The main competitors are Nescafè Dolce Gusto, Illy IperEspresso and the Nespresso capsule range.

== History ==
Officially launched in 2007, the A Modo Mio family is composed of a range of single-dose coffee capsules and related series of coffee machines developed by Lavazza and Saeco and produced by Saeco in Italy. The coffee capsules consist of a plastic cylinder containing up to 7.5 g of ground coffee that is vacuum-pressed and sealed by an aluminum cap. The system is designed to remedy the defects of coffee pods which, if not correctly inserted, cause water leakage and alteration of the drink. In contrast to the institutionally-marketed Lavazza Blue pods, the A Modo Mio pods are sold in supermarkets.

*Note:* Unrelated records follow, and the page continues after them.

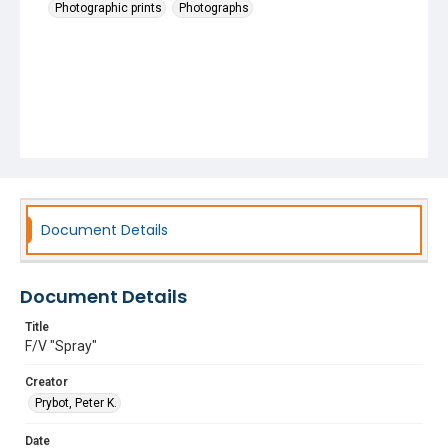
Photographic prints
Photographs
Document Details
Document Details
Title
F/V "Spray"
Creator
Prybot, Peter K.
Date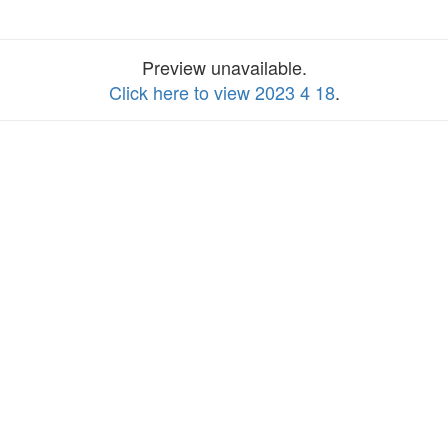
Preview unavailable.
Click here to view 2023 4 18
.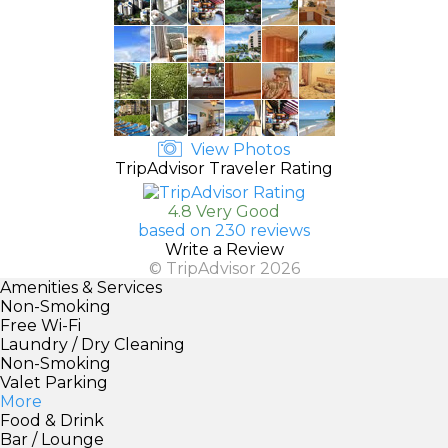
View Photos
TripAdvisor Traveler Rating
4.8 Very Good
based on 230 reviews
Write a Review
© TripAdvisor 2026
Amenities & Services
Non-Smoking
Free Wi-Fi
Laundry / Dry Cleaning
Non-Smoking
Valet Parking
More
Food & Drink
Bar / Lounge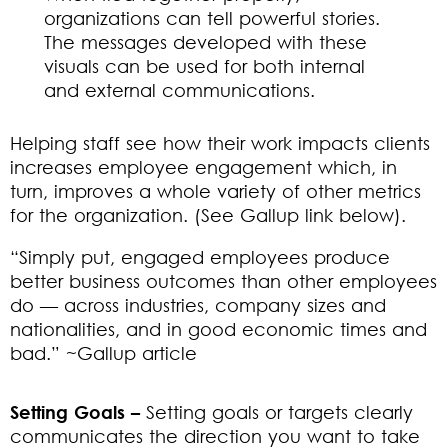
organizations can tell powerful stories.
The messages developed with these
visuals can be used for both internal
and external communications.
Helping staff see how their work impacts clients
increases employee engagement which, in
turn, improves a whole variety of other metrics
for the organization. (See Gallup link below).
“Simply put, engaged employees produce
better business outcomes than other employees
do — across industries, company sizes and
nationalities, and in good economic times and
bad.” ~Gallup article
Setting Goals –
Setting goals or targets clearly
communicates the direction you want to take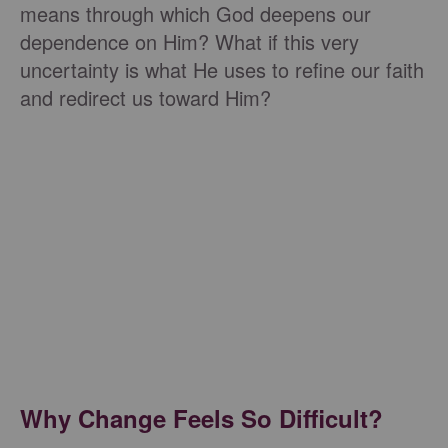
means through which God deepens our
dependence on Him? What if this very
uncertainty is what He uses to refine our faith
and redirect us toward Him?
Why Change Feels So Difficult?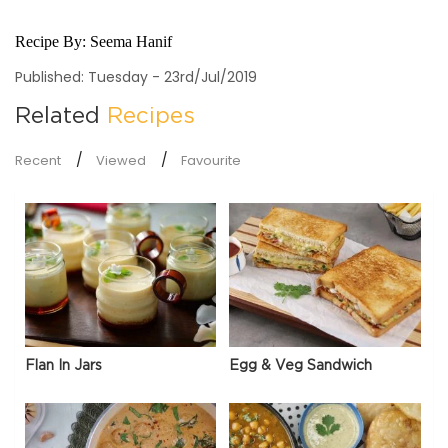
Recipe By:
Seema Hanif
Published: Tuesday - 23rd/Jul/2019
Related
Recipes
Recent
Viewed
Favourite
Flan In Jars
Egg & Veg Sandwich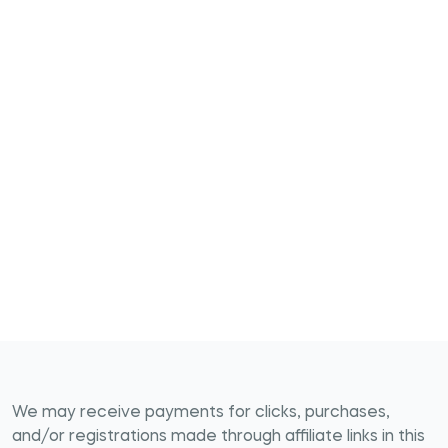
We may receive payments for clicks, purchases,
and/or registrations made through affiliate links in this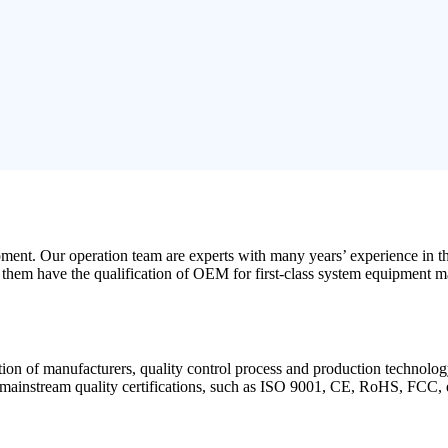
opment. Our operation team are experts with many years’ experience in 
f them have the qualification of OEM for first-class system equipment m
cation of manufacturers, quality control process and production technolog
d mainstream quality certifications, such as ISO 9001, CE, RoHS, FCC, 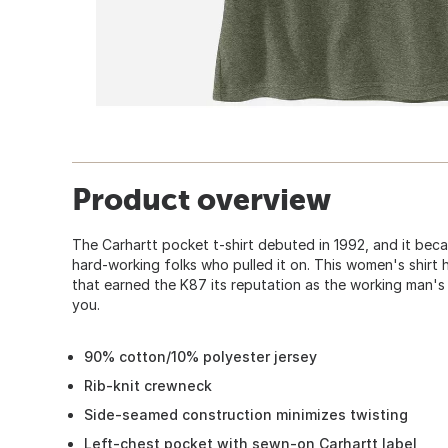
Product overview
The Carhartt pocket t-shirt debuted in 1992, and it bec
hard-working folks who pulled it on. This women's shir
that earned the K87 its reputation as the working man's 
you.
90% cotton/10% polyester jersey
Rib-knit crewneck
Side-seamed construction minimizes twisting
Left-chest pocket with sewn-on Carhartt label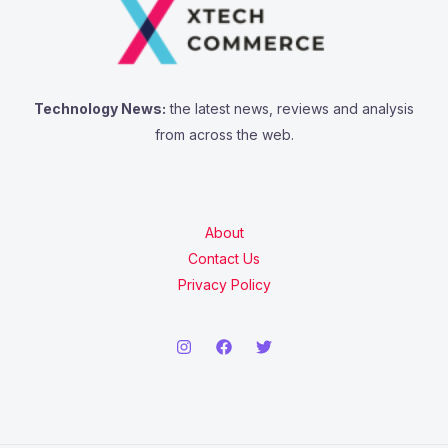
Technology News:
the latest news, reviews and analysis
from across the web.
About
Contact Us
Privacy Policy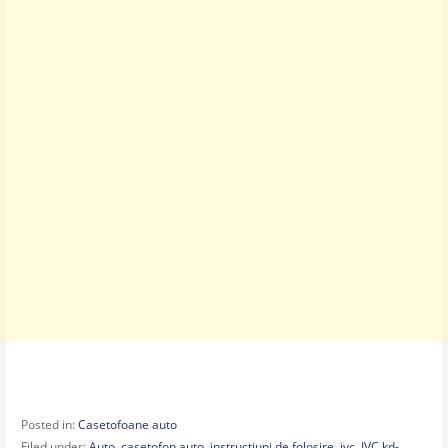
Posted in:
Casetofoane auto
Filed under:
Auto
,
casetofon auto
,
instructiuni de folosire
,
jvc
,
JVC kd-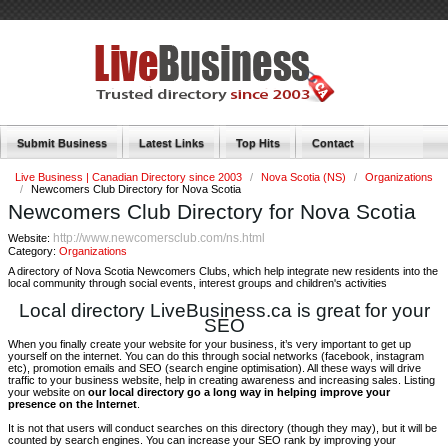
Submit Business
Latest Links
Top Hits
Contact
Live Business | Canadian Directory since 2003
/
Nova Scotia (NS)
/
Organizations
/
Newcomers Club Directory for Nova Scotia
Newcomers Club Directory for Nova Scotia
http://www.newcomersclub.com/ns.html
Website:
Category:
Organizations
A directory of Nova Scotia Newcomers Clubs, which help integrate new residents into the
local community through social events, interest groups and children's activities
Local directory LiveBusiness.ca is great for your
SEO
When you finally create your website for your business, it’s very important to get up
yourself on the internet. You can do this through social networks (facebook, instagram
etc), promotion emails and SEO (search engine optimisation). All these ways will drive
traffic to your business website, help in creating awareness and increasing sales. Listing
your website on
our local directory go a long way in helping improve your
presence on the Internet
.
It is not that users will conduct searches on this directory (though they may), but it will be
counted by search engines. You can increase your SEO rank by improving your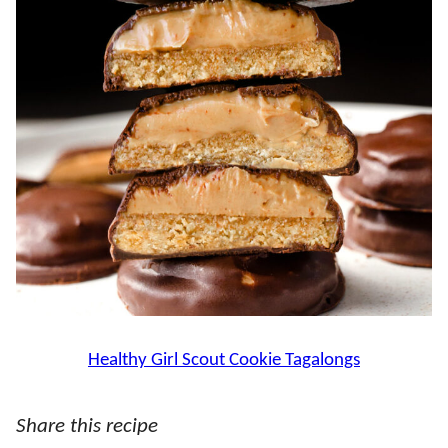
Healthy Girl Scout Cookie Tagalongs
Share this recipe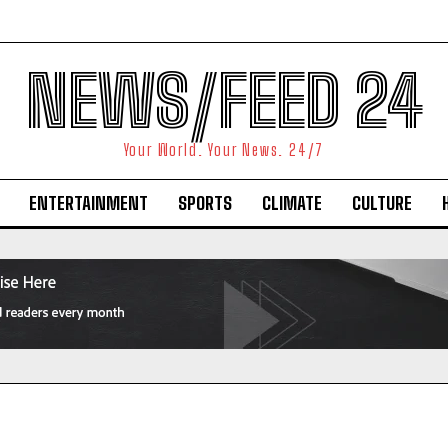
NEWS/FEED 24
Your World. Your News. 24/7
ENTERTAINMENT
SPORTS
CLIMATE
CULTURE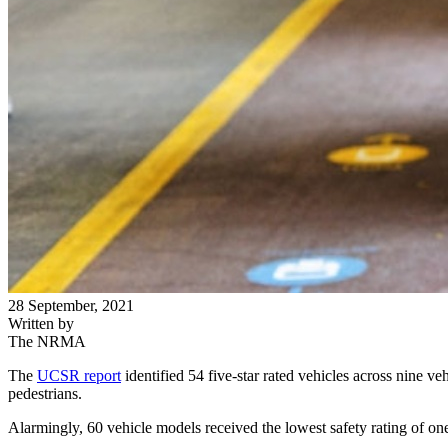
28 September, 2021
Written by
The NRMA
The
UCSR report
identified 54 five-star rated vehicles across nine veh
pedestrians.
Alarmingly, 60 vehicle models received the lowest safety rating of one-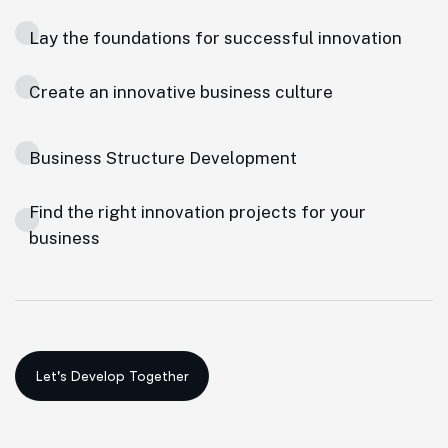
Lay the foundations for successful innovation
Create an innovative business culture
Business Structure Development
Find the right innovation projects for your
business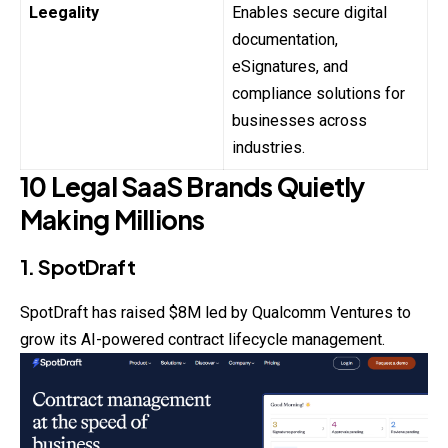
Leegality
Enables secure digital
documentation,
eSignatures, and
compliance solutions for
businesses across
industries.
10 Legal SaaS Brands Quietly
Making Millions
1. SpotDraft
SpotDraft has raised $8M led by Qualcomm Ventures to
grow its AI-powered contract lifecycle management.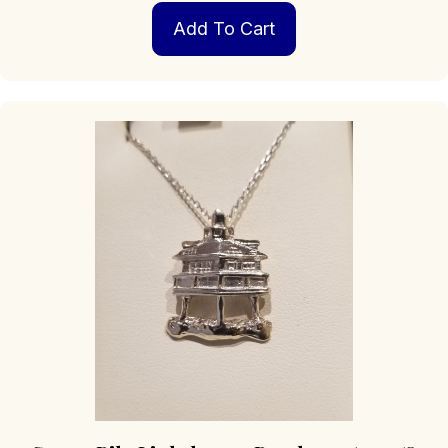
Add To Cart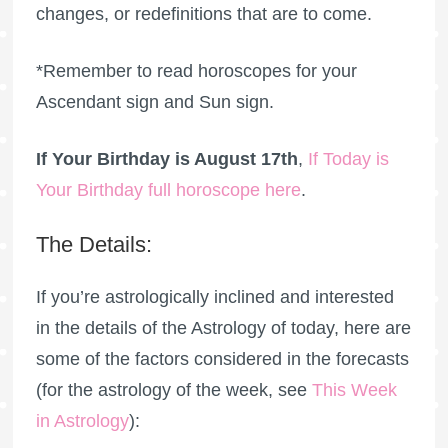
changes, or redefinitions that are to come.
*Remember to read horoscopes for your
Ascendant sign and Sun sign.
If Your Birthday is August 17th
,
If Today is
Your Birthday full horoscope here
.
The Details:
If you’re astrologically inclined and interested
in the details of the Astrology of today, here are
some of the factors considered in the forecasts
(for the astrology of the week, see
This Week
in Astrology
):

Lavazza made an agreement with Seico to produce coffee machines compatible only with the A Modo Mio system. It invested for the A Modo Mio system and 6 million euro for advertising and marketing. The capsules are produced at the Mokapak factory in Gattinara, in the province of Vercelli, where the "Lavazza Blue" capsules are also produced.

In 2007 the first two coffee machines called "Saeco Extra" and "Saeco Premium" were launched, as well as the first range of capsules in four different flavors. Each package contained 16 capsules at a price of 5.49 euro, equal to about 0.34 euro per capsule.

After the launch, Lavazza continued with the expansion of both the range of capsules and the range of coffee machines. 2010 saw the introduction of the “Lavazza Piccina”, produced by Saeco. It had a more compact size, removable capsule collection tank, and steam nozzle.

In 2015 Lavazza introduced the A Modo Mio Fantasia coffee machine designed together with Electrolux. Fantasia has both short and long coffee modes and a milk frother.